● SET PROBLEM: Can you arrange every line of the listing below into a Markdown table with the columns "Number" and "Text", numbering the rows and skipping any blank lines? Leave the pictures out of the table.

┄┄┄┄┄┄

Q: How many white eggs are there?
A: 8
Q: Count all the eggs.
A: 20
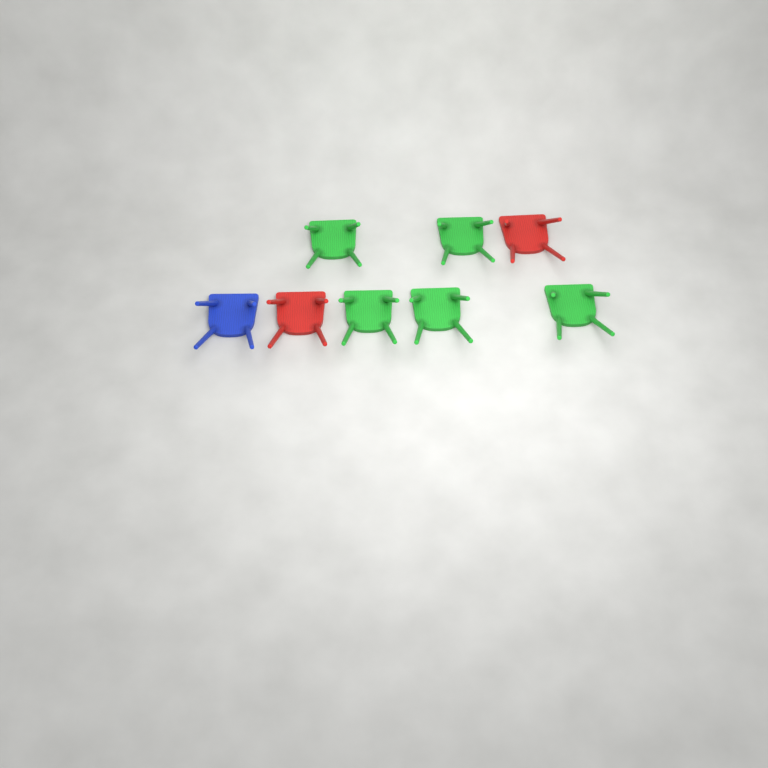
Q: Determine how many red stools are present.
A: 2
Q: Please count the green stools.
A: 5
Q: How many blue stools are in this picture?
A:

┄┄┄┄┄┄

● SOLUTION TO THIS TASK:
| Number | Text |
|---|---|
| 1 | Q: How many white eggs are there? |
| 2 | A: 8 |
| 3 | Q: Count all the eggs. |
| 4 | A: 20 |
| 5 | Q: Determine how many red stools are present. |
| 6 | A: 2 |
| 7 | Q: Please count the green stools. |
| 8 | A: 5 |
| 9 | Q: How many blue stools are in this picture? |
| 10 | A: |